Andy: “In all honesty, I don’t think that it is particularly hard to get ‘involved’ with voting. It’s very straightforward in terms of registering and then physically voting. With today’s social media presence, there isn’t really any reason why young people shouldn’t be aware about what the parties stand for. I personally believe that arrogance and laziness are more prominent factors as to why young people aren’t voting.”
Daniela: “I don't think it really has. Yes, I can research each party’s manifesto but we should have life skill lessons on this! If I didn't Google it myself I would have no idea.”
Izzy: “I think it has been easy to compare parties to one another, but it has been hard to find what parties stand for on their own. It seems as if parties and MPs are getting too personal, in that they are trying to fight their opposing MPs instead of the opposing party as a whole. Jeremy Corbyn gets slandered daily by right-wing newspapers, and instead of looking at his policies and his party leadership, they look at him.
“I also think it is good that information has been hard to find, it makes people make up their own mind about parties and who to vote for. If you are looking for information yourself, you won't be sidetracked or persuaded by bias media. It makes people more involved in politics.”
5. Is there anything you wish you could change about our political system and the way it works?
Iona: “The first-past-the-post system is DUMB. Plain dumb, and undemocratic. If I could change one thing about our political system, it would be to introduce a system of proportional representation and put power back in the hands of the electorate. I’m voting in my University town because my vote at home is essentially wasted. There’s been a Conservative majority where I live since the seat was created. I think voter turnout would increase if we had proportional representation, too. Your vote and your voice would matter.”
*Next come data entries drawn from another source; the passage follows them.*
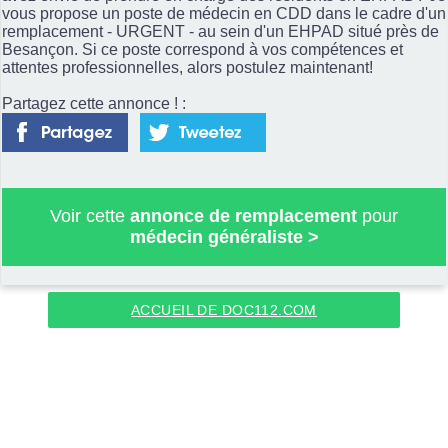
vous propose un poste de médecin en CDD dans le cadre d'un
remplacement - URGENT - au sein d'un EHPAD situé près de
Besançon. Si ce poste correspond à vos compétences et
attentes professionnelles, alors postulez maintenant!
Partagez cette annonce ! :
Voir cette
annonce de remplacement
pour
médecin généraliste
>
ACCUEIL DE DOC112.COM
Alex: "Yes change [the current electoral system of] First Past the Post, and make the House of Lords more accountable."
Andy: “Weaken the party system so less of the vote is reliant on the final outcome and instead there is proportional representation to make it fairer for people to have their voice heard. I also think that MPs must have lived in their constituency for a minimum of 5 years (since the sitting MP was last elected), meaning MPs can’t just be parachuted in for an election.”
Daniela: “Not too sure about this one, but maybe online voting, as I think it would increase the number of young people that don't vote.”
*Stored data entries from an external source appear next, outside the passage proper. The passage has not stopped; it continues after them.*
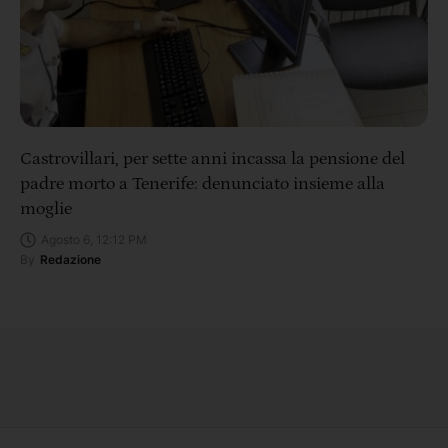
Castrovillari, per sette anni incassa la pensione del
padre morto a Tenerife: denunciato insieme alla
moglie
Agosto 6, 12:12 PM
By
Redazione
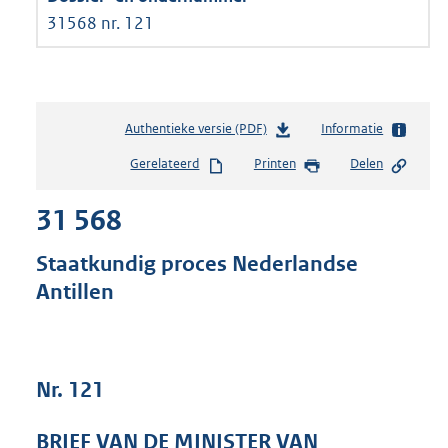
31568 nr. 121
Authentieke versie (PDF)
b
Informatie
e
Gerelateerd
Printen
Delen
s
t
31 568
a
n
d
Staatkundig proces Nederlandse
s
Antillen
g
r
o
o
t
Nr. 121
t
e
BRIEF VAN DE MINISTER VAN
:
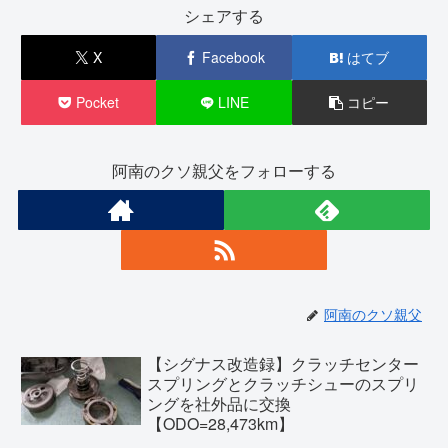
シェアする
X
Facebook
はてブ
Pocket
LINE
コピー
阿南のクソ親父をフォローする
阿南のクソ親父
【シグナス改造録】クラッチセンター
スプリングとクラッチシューのスプリ
ングを社外品に交換
【ODO=28,473km】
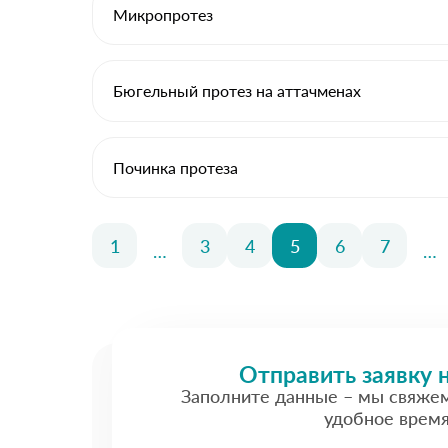
Микропротез
Бюгельный протез на аттачменах
Починка протеза
1
3
4
5
6
7
…
…
Отправить заявку 
Заполните данные – мы свяже
удобное врем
Izzy: “I'd definitely change the voting system. It is unfair and undemocratic. Each vote should be worth the same and each singular vote should be able to change the election. A proportional representation system would be fairer and more democratic; it's almost shameful that the UK claims to be a democracy, when the party in Government only received 36.9% of the vote in the 2015 General Election, and 48% of people in the EU Referendum are now stuck with a result they did not vote for.
"Our current system favours the two large parties: Conservative and Labour, and is not fair on smaller parties such as Green, Liberal Democrats, UKIP etc. Regardless of my views on the parties, it is only fair that the people get what they vote for."
Some answers have been edited for clarity and length.